28 de diciembre.- Hoy, vamos a poner el dedo en la llaga de un problema, de un contencioso, que nos separa a los españoles de la alegre población aborigen que habita en este país con forma de pipa. Sí, sí, sin paños calientes: me estoy refiriendo al teléfono y su uso.
Hace diez años, siendo yo (más) mocito (que ahora), cuando puse mi pie en este país con intención de quedarme definitivamente, una de las primeras cosas que hice fue organizarme una manera de llamar a la base (o sea, a España) sin tener que vender uno de los tres ojos con los que cuenta mi cuerpo (naturalmente, el tercero es la glándula pituitaria, también conocida como “tercer ojo”, no pensemos en vulgaridades).
Un amigo, ingeniero él y experto, por tanto, en estas cosas, me dio un número de teléfono que marcar antes del número fijo y que así me saliera más barata la operación de contar mis cuitas de inmigrante recién llegado.
Luego, misteriosamente, este número dejó de funcionar (uno, cuando hace estas cosas, tiene visiones instantáneas de personas trabajando, bañadas en sudor, en oficinas de dudosa legalidad situadas en países tropicales de economía achacosa) así que me tuve que buscar otra manera de poder tener los veinte minutos de charleta cotidiana que normalmente tengo con mis padres. Dichos minutos, que a veces son más, son una cosa que a los austriacos les deja muy perplejos.
Lo primero que hace un austriaco cuando un español (este) dice que habla todos los días con sus padres es mirarle como si dicho español le hubiera comunicado que, una tarde que no tenía nada que hacer, dicho español había coronado (risrás risrás) la cumbre del Anapurna. Acto seguido, interviene siempre la persona aborigen más próxima a ese español (o sea, aquella con la que comparte mesa, mantel y posición horizontal nocturna) y, como si quisiera rubricar la “fazaña” de su santo/a, enuncia algo así como:
-Sí, sí, no solo habla todos los días con su casa, es que se tira además media hora.
El español, modesto, baja la cabeza y la sorpresa del auditorio aborigen aumenta.

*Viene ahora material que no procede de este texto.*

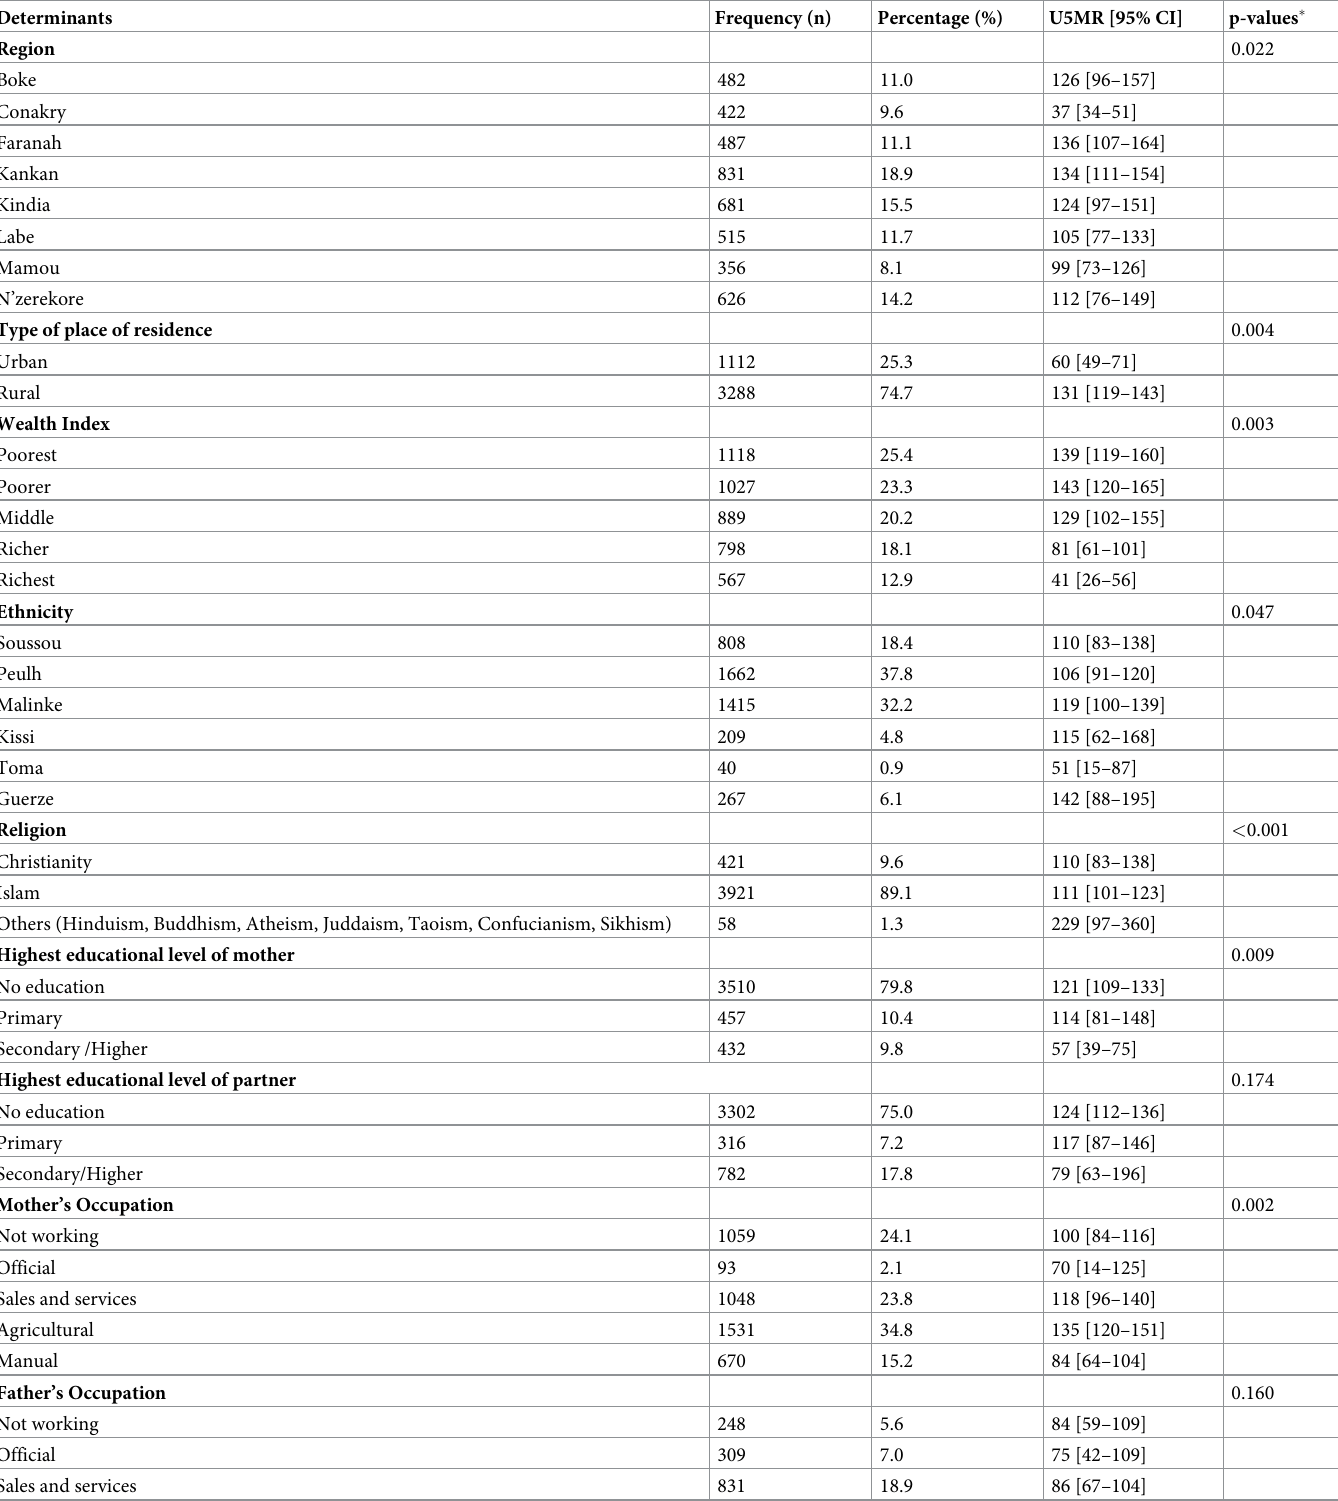
Table 1. Under-five mortality rate (per 1,000 live births) and unadjusted odds ratio by explanatory variables (n = 4400,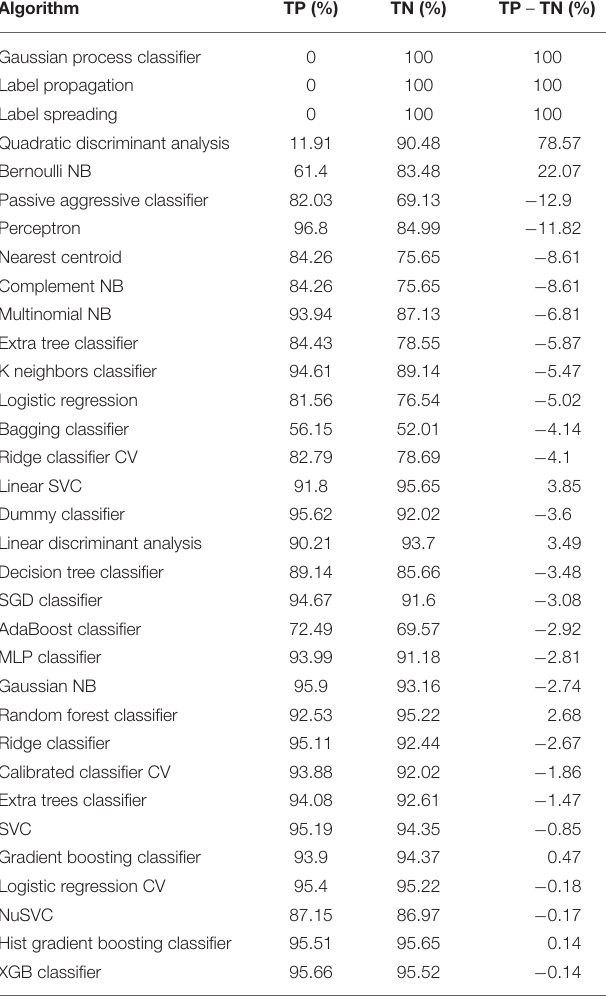
TABLE 1 | Untuned algorithm performance for true positive (TP), true negative (TN), and difference between TP, and TN (TP – TN) performance on the training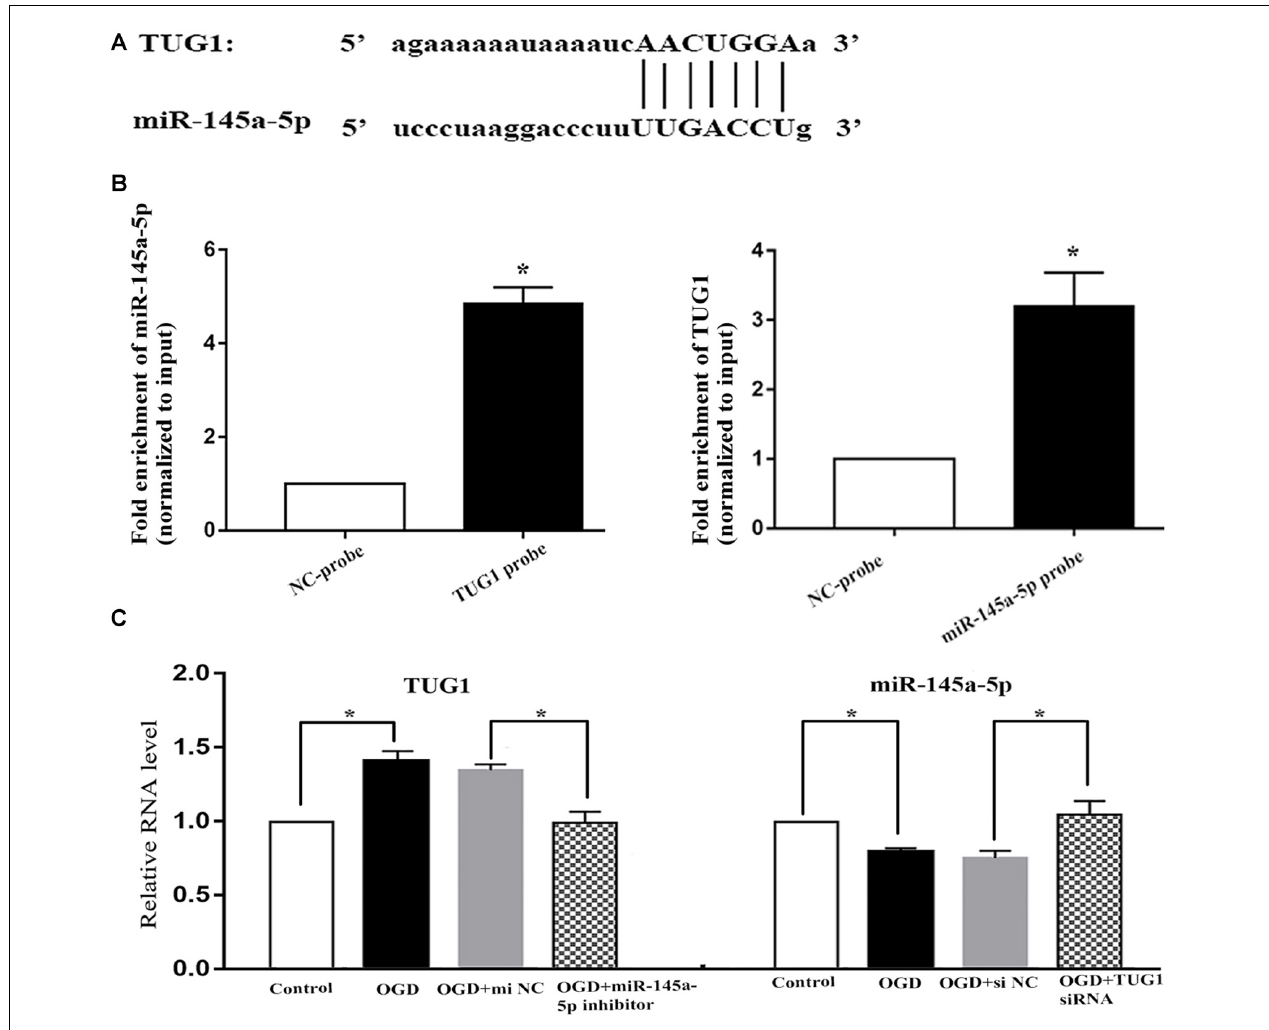
FIGURE 2 | Correlation between TUG1 and miR-145a-5p. (A) Putative binding sites revealed by bioinformatics analysis. (B) Direct binding further confirmed by biotin-labeled RNA-RNA pull-down assay. (C) Quantification of RNAs by qRT-PCR. OGD-induced up-regulation of TUG1 was sufficiently turned over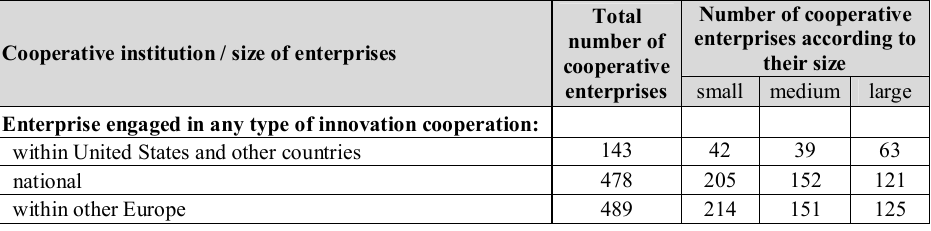
Number of cooperative Total enterprises according to number of their size cooperative enterprises small medium large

Tanto, que no puede evitar preguntar:
-Pero ¿Y qué os contáis? –porque claro, aquí, a la mayoría de los austriacos, cuando se les pasa la pubertad se les termina también la conversación con sus padres para temas que excedan al informe meteorológico del ZIB.

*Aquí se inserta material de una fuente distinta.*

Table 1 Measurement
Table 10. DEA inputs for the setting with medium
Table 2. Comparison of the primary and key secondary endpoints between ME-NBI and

El español se ve entonces obligado a comentar una cosa que, desde su punto de vista, es evidente:
-Pues hablamos de las vecinas.
-¿De qué vecinas?
-Pues de las de mi bloque.
(Aquí, a los austriacos hay que cerrarles la boca) y el español sigue:
-Porque claro, en mi bloque pasan muchas cosas ¿Sabes? Y a uno le gusta estar al día.
Lo que pasa (y esto los austriacos no lo entienden mucho) es que, para un español, España entera es un bloque enorme de vecinas, con 45 millones de productores de noticias y que nos conocemos todos por h o por b.
Luego está otra cosa que a un austriaco se le escapa: el español que vive aquí sabe (y si no lo sabe es que es tonto) que, por lo que pueda pasar, tiene que mantener el contacto. Porque la triste realidad es que, si no lo mantiene él, es poco probable que lo mantenga nadie. Por eso esa insistencia en llamar a la familia, a los amigos. Es así y uno, cuando se viene aquí, deja un montón de amistades por el camino, conque si uno no se molestase. Imagínese, señora, lo que esto sería.
Para otro momento, dejaremos la problemática que implican los nuevos procedimientos de videoconferencia. O sea, ese momento en que tienes a tu madre, al otro lado de la webcam, mirándote recoger la cocina.